Monopolar spindle attachment of sister chromatids is ensured by two distinct mechanisms at the first meiotic division in fission yeast

During meiosis, the kinetochore undergoes substantial reorganization to establish monopolar spindle attachment. In the fission yeast Schizosaccharomyces pombe, the KNL1–Spc7-Mis12-Nuf2 (KMN) complex, which constitutes the outer kinetochore, is disassembled during meiotic prophase and is reassembled before meiosis I. Here, we show that the nucleoporin Nup132 is required for timely assembly of the KMN proteins: In the absence of Nup132, Mis12 and Spc7 are precociously assembled at the centromeres during meiotic prophase.
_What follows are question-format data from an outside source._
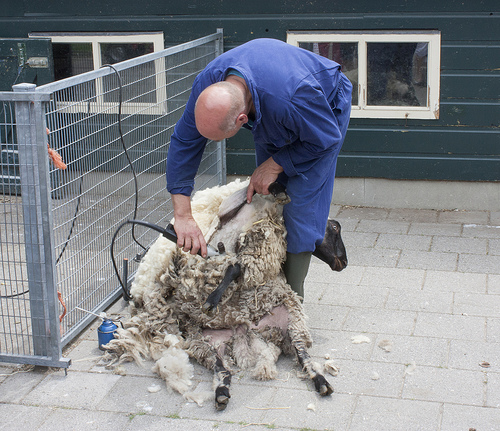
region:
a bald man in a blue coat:
[56, 14, 416, 425]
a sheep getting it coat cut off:
[99, 157, 411, 423]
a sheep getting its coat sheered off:
[82, 163, 401, 418]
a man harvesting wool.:
[35, 34, 429, 409]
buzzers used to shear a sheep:
[86, 159, 359, 397]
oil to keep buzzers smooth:
[71, 215, 258, 367]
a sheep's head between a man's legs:
[113, 200, 381, 390]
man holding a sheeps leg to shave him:
[137, 57, 388, 412]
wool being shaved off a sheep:
[126, 165, 302, 364]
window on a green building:
[283, 14, 465, 159]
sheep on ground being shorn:
[97, 165, 354, 415]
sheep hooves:
[209, 368, 338, 414]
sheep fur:
[246, 233, 277, 260]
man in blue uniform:
[169, 35, 357, 261]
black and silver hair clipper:
[136, 215, 237, 276]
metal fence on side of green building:
[3, 26, 233, 373]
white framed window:
[27, 25, 170, 119]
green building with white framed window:
[1, 0, 495, 207]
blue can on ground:
[68, 300, 121, 358]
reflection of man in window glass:
[341, 44, 400, 101]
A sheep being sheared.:
[98, 179, 335, 411]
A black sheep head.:
[310, 213, 350, 272]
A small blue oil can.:
[69, 304, 116, 351]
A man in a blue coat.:
[165, 37, 355, 307]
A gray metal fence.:
[0, 27, 227, 374]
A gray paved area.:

In contrast, Nuf2 shows timely dissociation and reappearance at the meiotic centromeres. We further demonstrate that depletion of Nup132 activates the spindle assembly checkpoint in meiosis I, possibly because of the increased incidence of erroneous spindle attachment at sister chromatids. These results suggest that precocious assembly of the kinetochores leads to the meiosis I defects observed in the nup132-disrupted mutant. Thus, we propose that Nup132 plays an important role in establishing monopolar spindle attachment at meiosis I through outer kinetochore reorganization at meiotic prophase.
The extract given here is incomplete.